◆ EXERCISE
Copy out word for word the part of the rows that opens with the line containing "Neem contact met ons op" and closes with the line containing "VEJA MAIS PRODUTOS", including both of those lines. Leave the pictures out of your answer.

◆ RECORDS
■ ■ ■
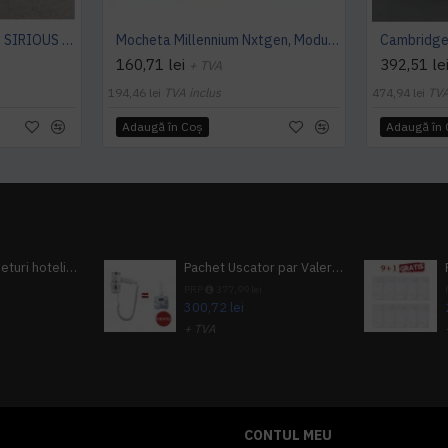
Mocheta rola ArcEdition SIRIOUS AB
Mocheta Millennium Nxtgen, Modulyss
160,71 lei
392,51 le
+ TVA
194,46 lei
TVA inclus
474,94 lei
TVA
Adaugă în Coş
Adaugă în
Pachet 100 seturi hoteliere, set dentar, set barbierit, casca de dus, pila unghii, set cusut
Pachet Uscator par Valera Action Super Plus + GRATUIT Sampon si gel de dus Tork
i
PRP
377,99 lei
300,72 lei
+ TVA
A inclus
363,87 lei
TVA inclus
CONTUL MEU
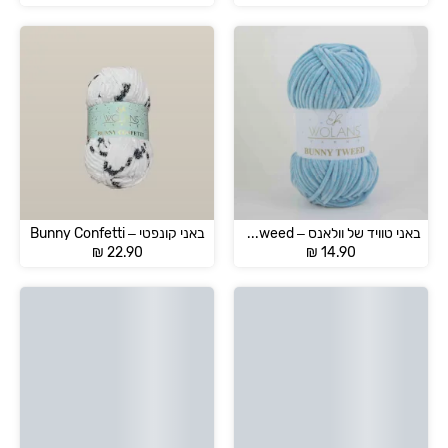
באני טוויד של וולאנס – Wolans Bunny Tweed
באני קונפטי – Bunny Confetti
₪
22.90
₪
14.90
-0%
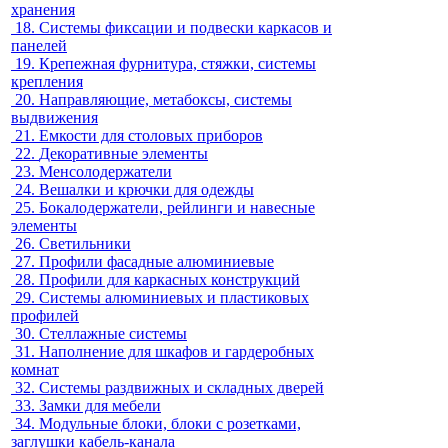
хранения
18.
Системы фиксации и подвески каркасов и
панелей
19.
Крепежная фурнитура, стяжки, системы
крепления
20.
Направляющие, метабоксы, системы
выдвижения
21.
Емкости для столовых приборов
22.
Декоративные элементы
23.
Менсолодержатели
24.
Вешалки и крючки для одежды
25.
Бокалодержатели, рейлинги и навесные
элементы
26.
Светильники
27.
Профили фасадные алюминиевые
28.
Профили для каркасных конструкций
29.
Системы алюминиевых и пластиковых
профилей
30.
Стеллажные системы
31.
Наполнение для шкафов и гардеробных
комнат
32.
Системы раздвижных и складных дверей
33.
Замки для мебели
34.
Модульные блоки, блоки с розетками,
заглушки кабель-канала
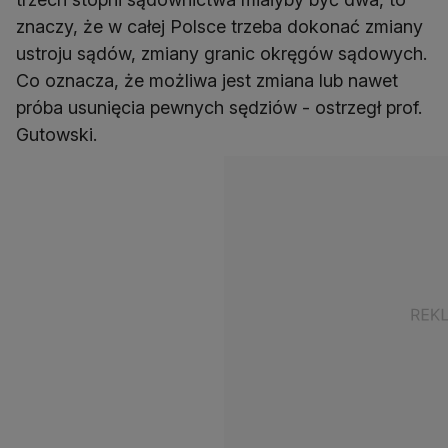
znaczy, że w całej Polsce trzeba dokonać zmiany
ustroju sądów, zmiany granic okręgów sądowych.
Co oznacza, że możliwa jest zmiana lub nawet
próba usunięcia pewnych sędziów - ostrzegł prof.
Gutowski.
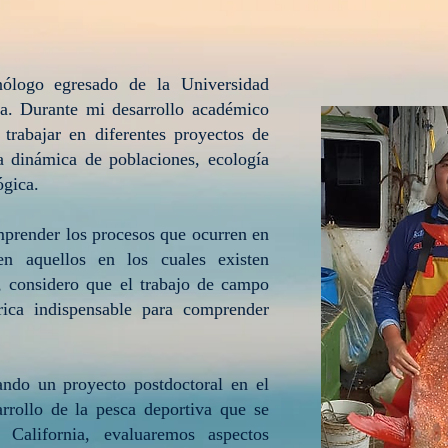
ólogo egresado de la Universidad
a. Durante mi desarrollo académico
 trabajar en diferentes proyectos de
la dinámica de poblaciones, ecología
ógica.
mprender los procesos que ocurren en
n aquellos en los cuales existen
s, considero que el trabajo de campo
ica indispensable para comprender
ando un proyecto postdoctoral en el
arrollo de la pesca deportiva que se
 California, evaluaremos aspectos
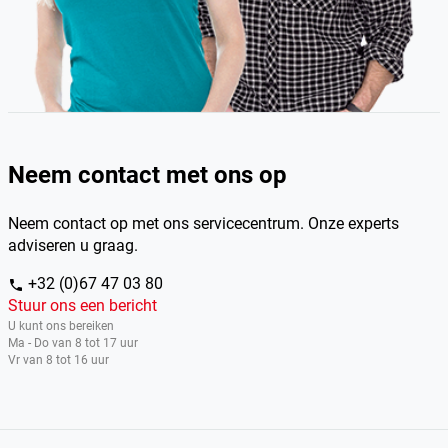
Neem contact met ons op
Neem contact op met ons servicecentrum. Onze experts
adviseren u graag.
+32 (0)67 47 03 80
phone
Stuur ons een bericht
U kunt ons bereiken
Ma - Do van 8 tot 17 uur
Vr van 8 tot 16 uur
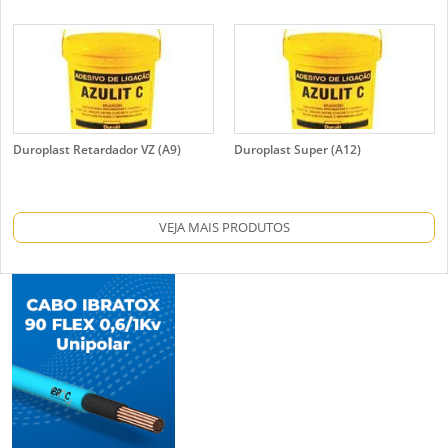
Duroplast Retardador VZ (A9)
Duroplast Super (A12)
VEJA MAIS PRODUTOS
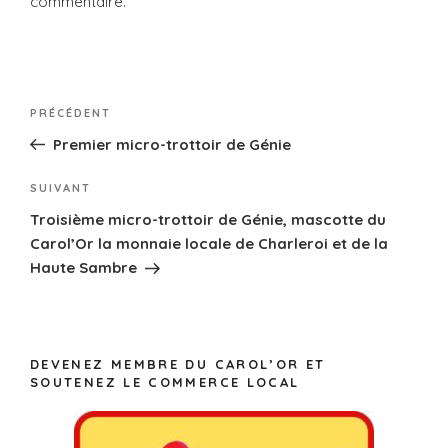
commentaire.
Navigation
Article
PRÉCÉDENT
de
précédent
Premier micro-trottoir de Génie
l’article
Article
SUIVANT
suivant
Troisième micro-trottoir de Génie, mascotte du
Carol’Or la monnaie locale de Charleroi et de la
Haute Sambre
DEVENEZ MEMBRE DU CAROL’OR ET
SOUTENEZ LE COMMERCE LOCAL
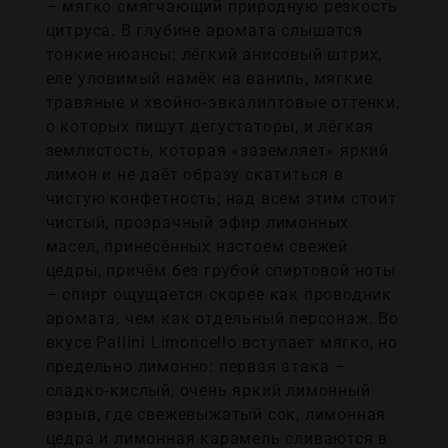
– мягко смягчающий природную резкость
цитруса. В глубине аромата слышатся
тонкие нюансы: лёгкий анисовый штрих,
еле уловимый намёк на ваниль, мягкие
травяные и хвойно‑эвкалиптовые оттенки,
о которых пишут дегустаторы, и лёгкая
землистость, которая «заземляет» яркий
лимон и не даёт образу скатиться в
чистую конфетность; над всем этим стоит
чистый, прозрачный эфир лимонных
масел, принесённых настоем свежей
цедры, причём без грубой спиртовой ноты
– спирт ощущается скорее как проводник
аромата, чем как отдельный персонаж. Во
вкусе Pallini Limoncello вступает мягко, но
предельно лимонно: первая атака –
сладко‑кислый, очень яркий лимонный
взрыв, где свежевыжатый сок, лимонная
цедра и лимонная карамель сливаются в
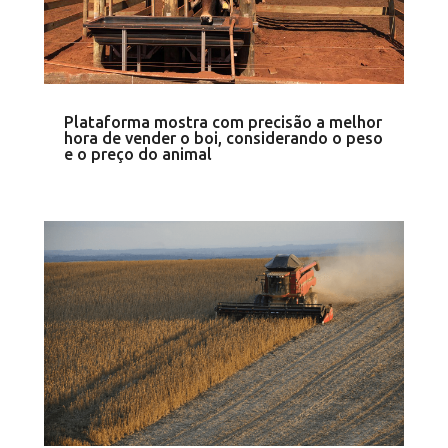
Plataforma mostra com precisão a melhor
hora de vender o boi, considerando o peso
e o preço do animal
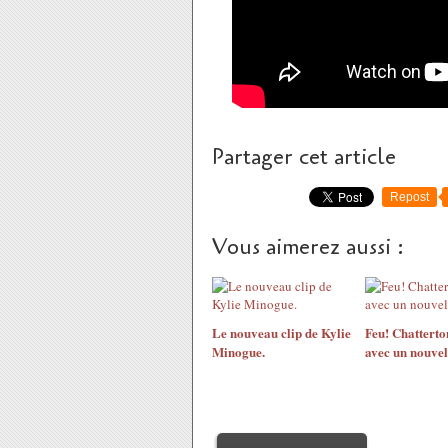
Partager cet article
Repost
Vous aimerez aussi :
Le nouveau clip de Kylie
Feu! Chatterto
Minogue.
avec un nouvel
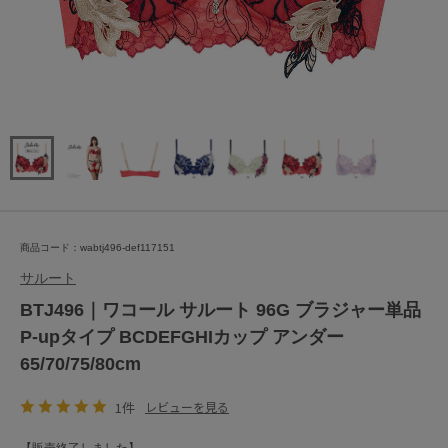
商品コード：wabtj496-def117151
サルート
BTJ496｜ワコール サルート 96G ブラジャー単品
P-upタイプ BCDEFGHIカップ アンダー
65/70/75/80cm
1件
レビューを見る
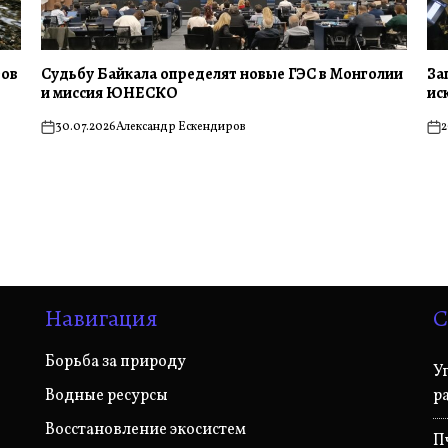
тов
Судьбу Байкала определят новые ГЭС в Монголии
За
и миссия ЮНЕСКО
ис
30.07.2026
Александр Ескендиров
2
on
on
Навигация
С
Борьба за природу
У
Водные ресурсы
р
Восстановление экосистем
П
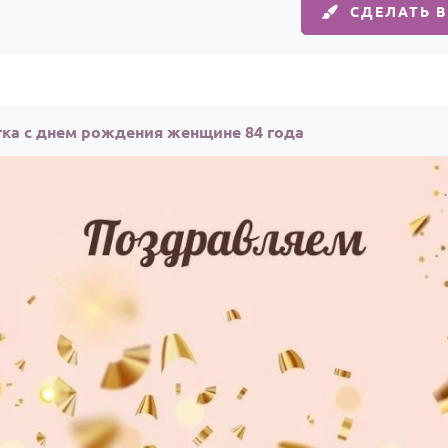
СДЕЛАТЬ 
ка с днем рождения женщине 84 года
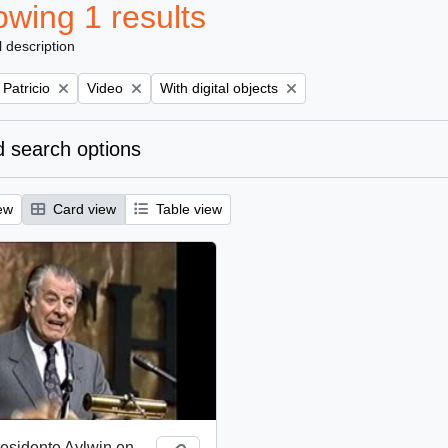
wing 1 results
l description
Remove filter:
Remove filter:
 Patricio
Video
With digital objects
 search options
ew
Card view
Table view
esidente Aylwin en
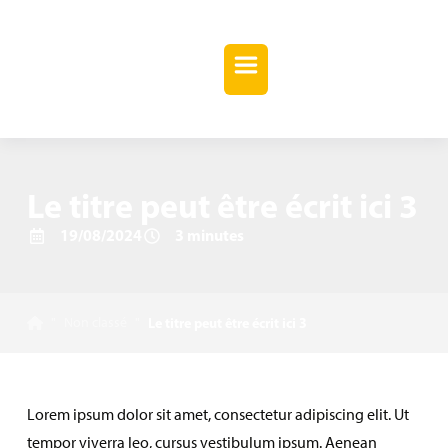
Le titre peut être écrit ici 3
19/08/2024
3 minutes
"
Non classé
"
Le titre peut être écrit ici 3
Lorem ipsum dolor sit amet, consectetur adipiscing elit. Ut
tempor viverra leo, cursus vestibulum ipsum. Aenean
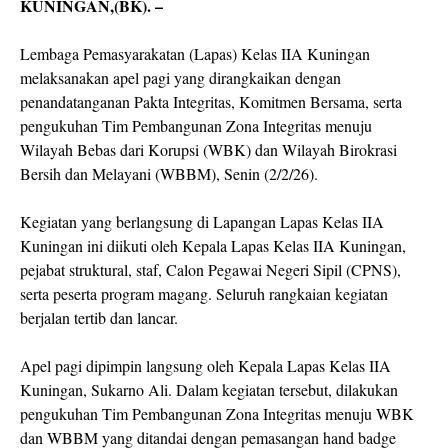
KUNINGAN,(BK). –
Lembaga Pemasyarakatan (Lapas) Kelas IIA Kuningan
melaksanakan apel pagi yang dirangkaikan dengan
penandatanganan Pakta Integritas, Komitmen Bersama, serta
pengukuhan Tim Pembangunan Zona Integritas menuju
Wilayah Bebas dari Korupsi (WBK) dan Wilayah Birokrasi
Bersih dan Melayani (WBBM), Senin (2/2/26).
Kegiatan yang berlangsung di Lapangan Lapas Kelas IIA
Kuningan ini diikuti oleh Kepala Lapas Kelas IIA Kuningan,
pejabat struktural, staf, Calon Pegawai Negeri Sipil (CPNS),
serta peserta program magang. Seluruh rangkaian kegiatan
berjalan tertib dan lancar.
Apel pagi dipimpin langsung oleh Kepala Lapas Kelas IIA
Kuningan, Sukarno Ali. Dalam kegiatan tersebut, dilakukan
pengukuhan Tim Pembangunan Zona Integritas menuju WBK
dan WBBM yang ditandai dengan pemasangan hand badge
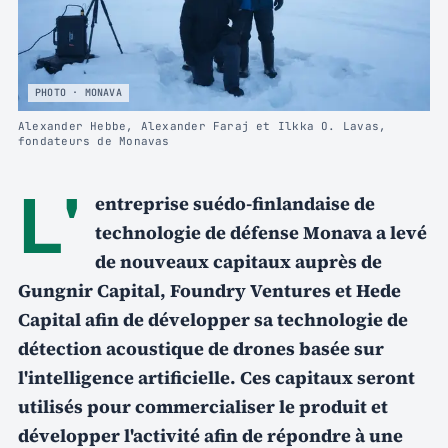
PHOTO · MONAVA
Alexander Hebbe, Alexander Faraj et Ilkka O. Lavas,
fondateurs de Monavas
L'
entreprise suédo-finlandaise de
technologie de défense Monava a levé
de nouveaux capitaux auprès de
Gungnir Capital, Foundry Ventures et Hede
Capital afin de développer sa technologie de
détection acoustique de drones basée sur
l'intelligence artificielle. Ces capitaux seront
utilisés pour commercialiser le produit et
développer l'activité afin de répondre à une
■ ■ ■
◆ WRITTEN RESPONSE
Neem contact met ons op
Neem contact op met ons servicecentrum. Onze experts
adviseren u graag.
+32 (0)67 47 03 80
phone
Stuur ons een bericht
U kunt ons bereiken
Ma - Do van 8 tot 17 uur
Vr van 8 tot 16 uur
Duroplast Retardador VZ (A9)
Duroplast Super (A12)
VEJA MAIS PRODUTOS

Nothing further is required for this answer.